Camus me semble être l'Homme de notre siècle qui a donné la meilleure réponse à l'interrogation de Nietzsche " Qu'est ce qui est noble?"
Si la révolte est grande et continuelle, Camus sait que c'est parce que , justement, le bonheur est possible, et qu'il ne faut jamais désespérer de l'Homme.
Dans ce Tipaza méditerranéen, la nature montre l'exemple, elle aussi, prend la forme des grandes passions, soudaines, exigeantes, généreuses. Sur cette terre offerte, chaque instant est un instant d'union charnelle, avec la lumière, la mer, le vent, les parfums et les corps.
"Noces" avec les dieux de la terre, " Noces à Tipasa " :
" Au printemps, Tipasa est habitée par les dieux et les dieux parlent dans le soleil et l'odeur des absinthes, dans la mer cuirassée d'argent, le ciel bleu écru, les ruines couvertes de fleurs et la lumière à gros bouillons dans les amas de pierre.

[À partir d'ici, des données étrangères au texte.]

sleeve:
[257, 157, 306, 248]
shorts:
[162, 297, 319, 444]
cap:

A certaines heures, la campagne est noire de soleil ; l'odeur volumineuse des plantes aromatiques raclent la gorge et suffoque dans la chaleur énorme …
Nous entrons dans un monde jaune et bleu où nous accueille le soupir odorant et âcre de la terre d'été en Algérie.
Partout des bougainvillées rosat dépassent les murs des villas ; dans les jardins, des hibiscus au rouge encore pâle, une profusion de roses thé épaisses comme de la crème et de délicates bordures de longs iris bleus.
Toutes les pierres sont chaudes … Nous marchons à la rencontre de l'amour et du désir… c'est le grand libertinage de la nature et de la mer qui m'accapare tout entier"
Il n'y a pas de honte à être heureux à Tipasa !
Quelle paix, quelle sérénité trouvée dans cette terre méditerranéenne; sérénité des Sages ! Savoir que, au delà de toute tempête, est l'Harmonie ; et que la tâche essentielle de l'Homme, durant son existence, est de la découvrir!
"Heureux celui des Vivants qui a vu ces choses"
" ...voir cette terre , comment peut-on oublier la leçon ? "
La Terre, mais aussi la Mer… La mer, halètement de la Vie:
"Il me faut être nu et puis plonger dans la mer, encore tout parfumé des essences de la terre, laver celles-ci dans celle-là "
écrit-il dans " Noces ", noces de la mer et de la terre scellées dans l'Homme:
"Nouer sur ma peau l'étreinte pour laquelle soupirent, lèvres à lèvres, depuis si longtemps la Terre et la Mer… Puis, la nage et les bras vernis d'eau sortis de la mer pour se dorer dans le soleil ... la course de l'eau sur mon corps, cette possession tumultueuse de l'onde par mes jambes, et… sur le rivage, la chute dans le sable, abandonné au monde, rentré dans ma pesanteur de chair et d'os, abruti de soleil avec, de loin en loin, un regard pour mes bras où les flaques de peau sèche découvrent avec le glissement de l'eau le duvet blond et la poussière de soleil".
Quelle volupté !
C'est la volupté qu'éprouve Camus à aimer sans mesure.
Mer, campagne, silence, parfums de cette terre, je m'emplissais d'une vie odorante et je mordais dans le fruit déjà doré du monde, bouleversé de sentir son jus sucré et fort couler le long de mes lèvres. … J'aime cette vie avec abandon et veux en parler avec liberté ; elle me donne l'orgueil de ma condition d'homme.
Pourtant on me l'a souvent dit : il n'y a pas de quoi être fier … si il y a de quoi… c'est à conquérir cela que l'homme doit appliquer sa force et ses ressources.
Tout ici me laisse intact, je n'abandonne rien de moi-même, je ne revêts aucun masque ".
Ainsi la force du paysage du Chenoua et de Tipaza, c'est aussi cela ; par sa pureté, son dépouillement, la sécheresse de cette Nature fait tomber les masques. Elle entraîne l'innocence et l'honnêteté de celui qui la regarde.
"J'ai aimé passionnément cette terre... j'y ai puisé tout ce que je suis, et je n'ai séparé de mon amitié aucun des hommes qui y vivent, de quelque race qu'ils soient.
Bien que j'ai partagé et connu les misères qui ne lui manquent pas, à ce peuple, elle est restée pour moi, la terre du bonheur, de l'énergie et de la création".